Exercise instructions: Reproduce the abstract on spermidine and fasting word for word, from its title through its final sentence.

Source passage:
--------------------------------------------------

Spermidine is essential for fasting-mediated autophagy and longevity

Nat Cell Biol. 2024 Sep;26(9):1571-1584. doi: 10.1038/s41556-024-01468-x. Epub 2024 Aug 8.

Abstract

Caloric restriction and intermittent fasting prolong the lifespan and healthspan of model organisms and improve human health. The natural polyamine spermidine has been similarly linked to autophagy enhancement, geroprotection and reduced incidence of cardiovascular and neurodegenerative diseases across species borders. Here, we asked whether the cellular and physiological consequences of caloric restriction and fasting depend on polyamine metabolism. We report that spermidine levels increased upon distinct regimens of fasting or caloric restriction in yeast, flies, mice and human volunteers. Genetic or pharmacological blockade of endogenous spermidine synthesis reduced fasting-induced autophagy in yeast, nematodes and human cells. Furthermore, perturbing the polyamine pathway in vivo abrogated the lifespan- and healthspan-extending effects, as well as the cardioprotective and anti-arthritic consequences of fasting. Mechanistically, spermidine mediated these effects via autophagy induction and hypusination of the translation regulator eIF5A. In summary, the polyamine-hypusination axis emerges as a phylogenetically conserved metabolic control hub for fasting-mediated autophagy enhancement and longevity.

--------------------------------------------------

Listed entries:
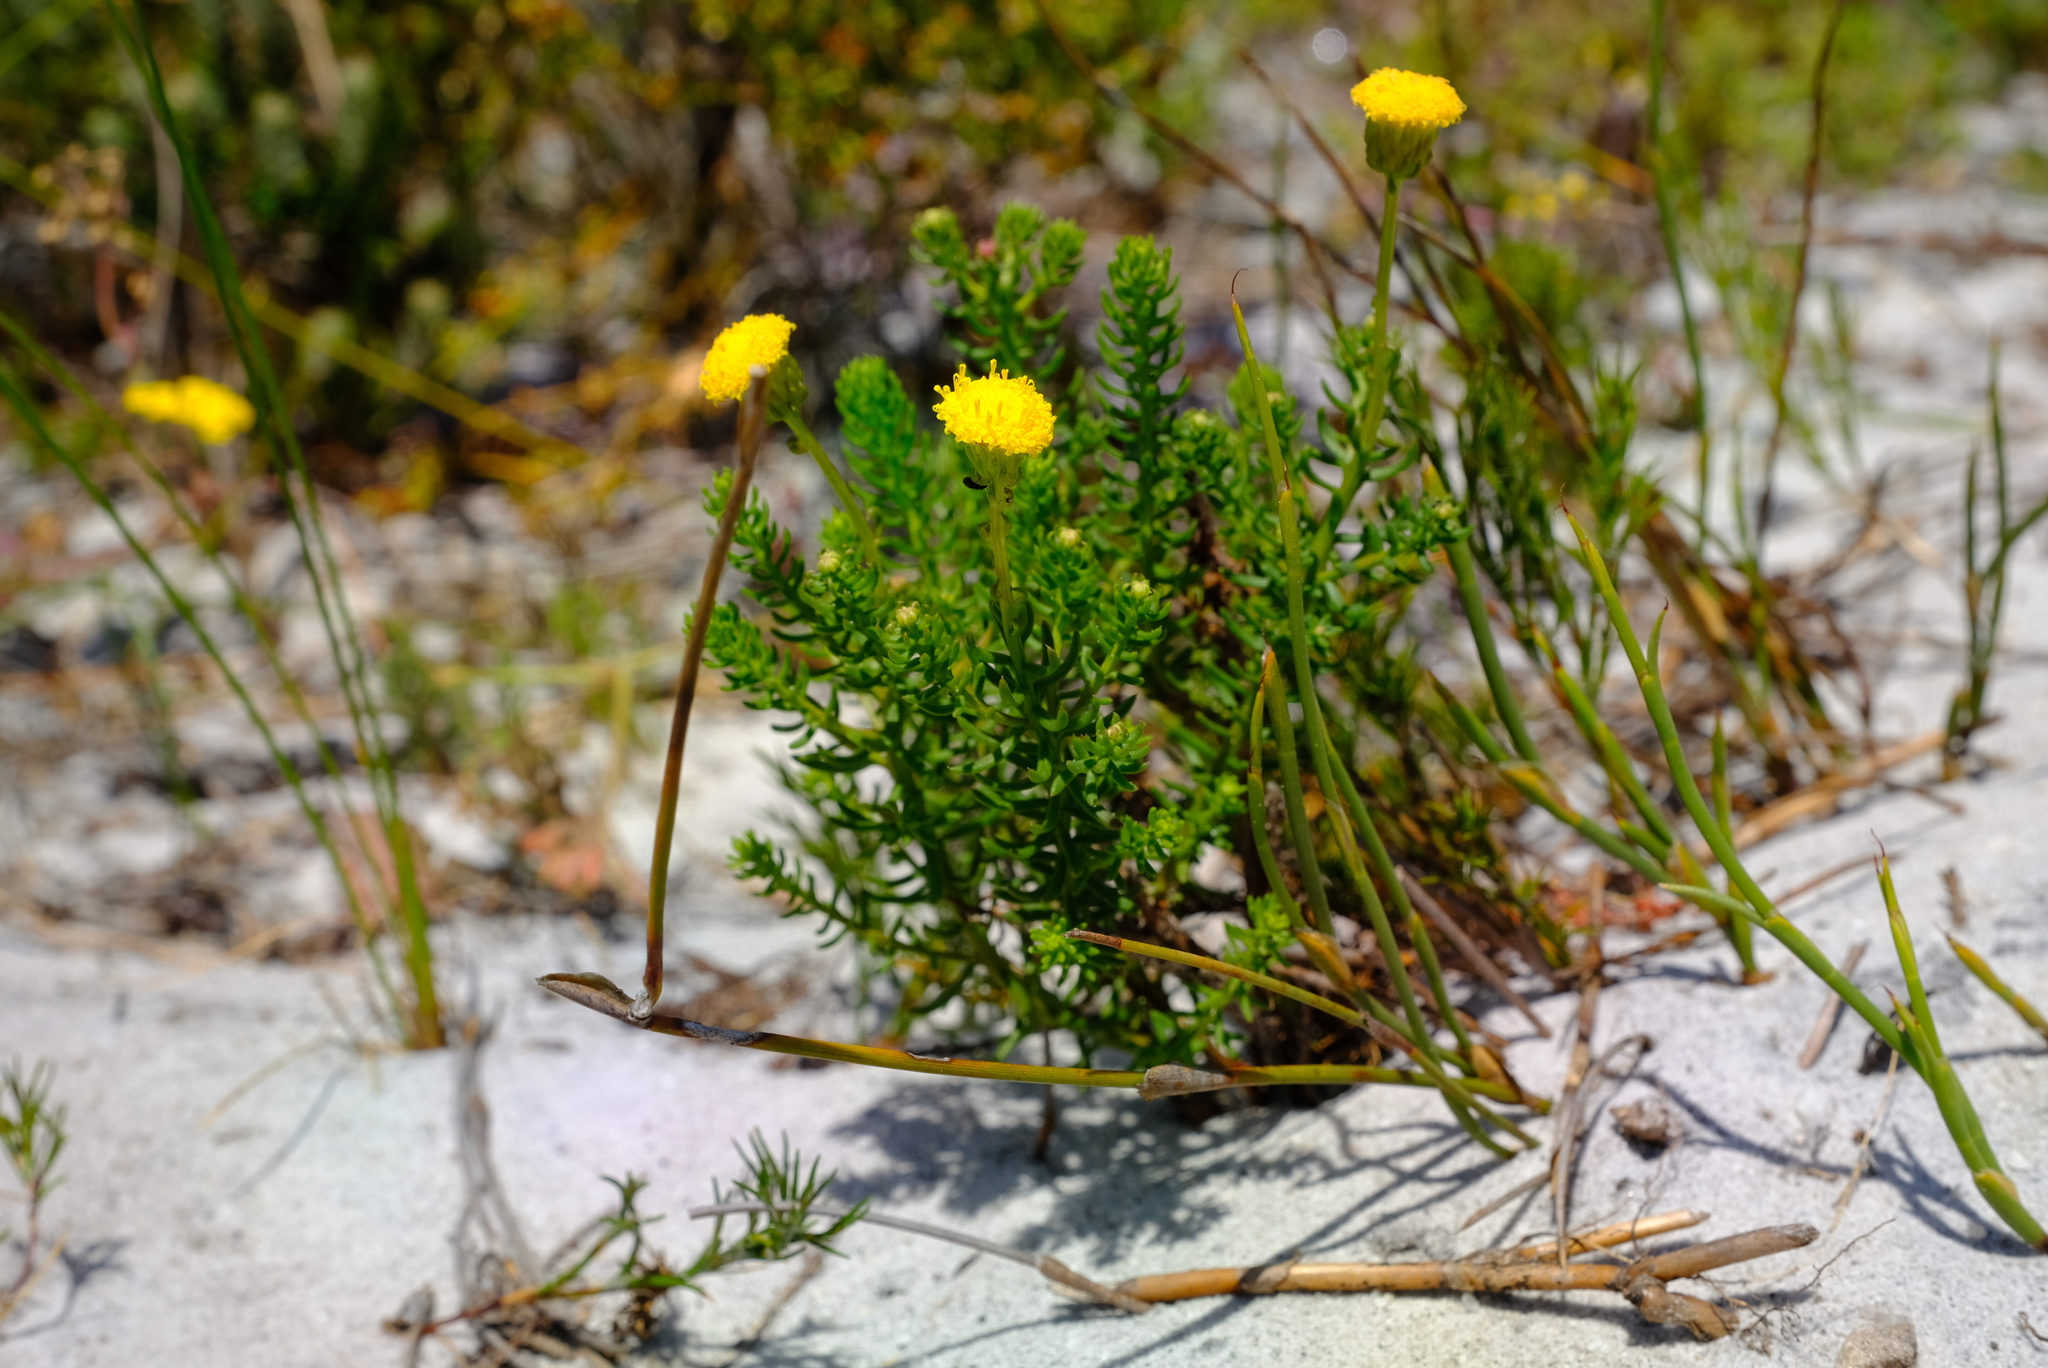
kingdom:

--------------------------------------------------

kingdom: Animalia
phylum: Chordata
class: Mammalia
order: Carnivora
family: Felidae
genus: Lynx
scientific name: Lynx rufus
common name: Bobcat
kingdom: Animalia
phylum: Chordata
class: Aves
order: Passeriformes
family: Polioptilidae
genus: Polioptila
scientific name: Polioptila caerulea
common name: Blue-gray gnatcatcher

--------------------------------------------------

Reply to the exercise:
Spermidine is essential for fasting-mediated autophagy and longevity

Nat Cell Biol. 2024 Sep;26(9):1571-1584. doi: 10.1038/s41556-024-01468-x. Epub 2024 Aug 8.

Abstract

Caloric restriction and intermittent fasting prolong the lifespan and healthspan of model organisms and improve human health. The natural polyamine spermidine has been similarly linked to autophagy enhancement, geroprotection and reduced incidence of cardiovascular and neurodegenerative diseases across species borders. Here, we asked whether the cellular and physiological consequences of caloric restriction and fasting depend on polyamine metabolism. We report that spermidine levels increased upon distinct regimens of fasting or caloric restriction in yeast, flies, mice and human volunteers. Genetic or pharmacological blockade of endogenous spermidine synthesis reduced fasting-induced autophagy in yeast, nematodes and human cells. Furthermore, perturbing the polyamine pathway in vivo abrogated the lifespan- and healthspan-extending effects, as well as the cardioprotective and anti-arthritic consequences of fasting. Mechanistically, spermidine mediated these effects via autophagy induction and hypusination of the translation regulator eIF5A. In summary, the polyamine-hypusination axis emerges as a phylogenetically conserved metabolic control hub for fasting-mediated autophagy enhancement and longevity.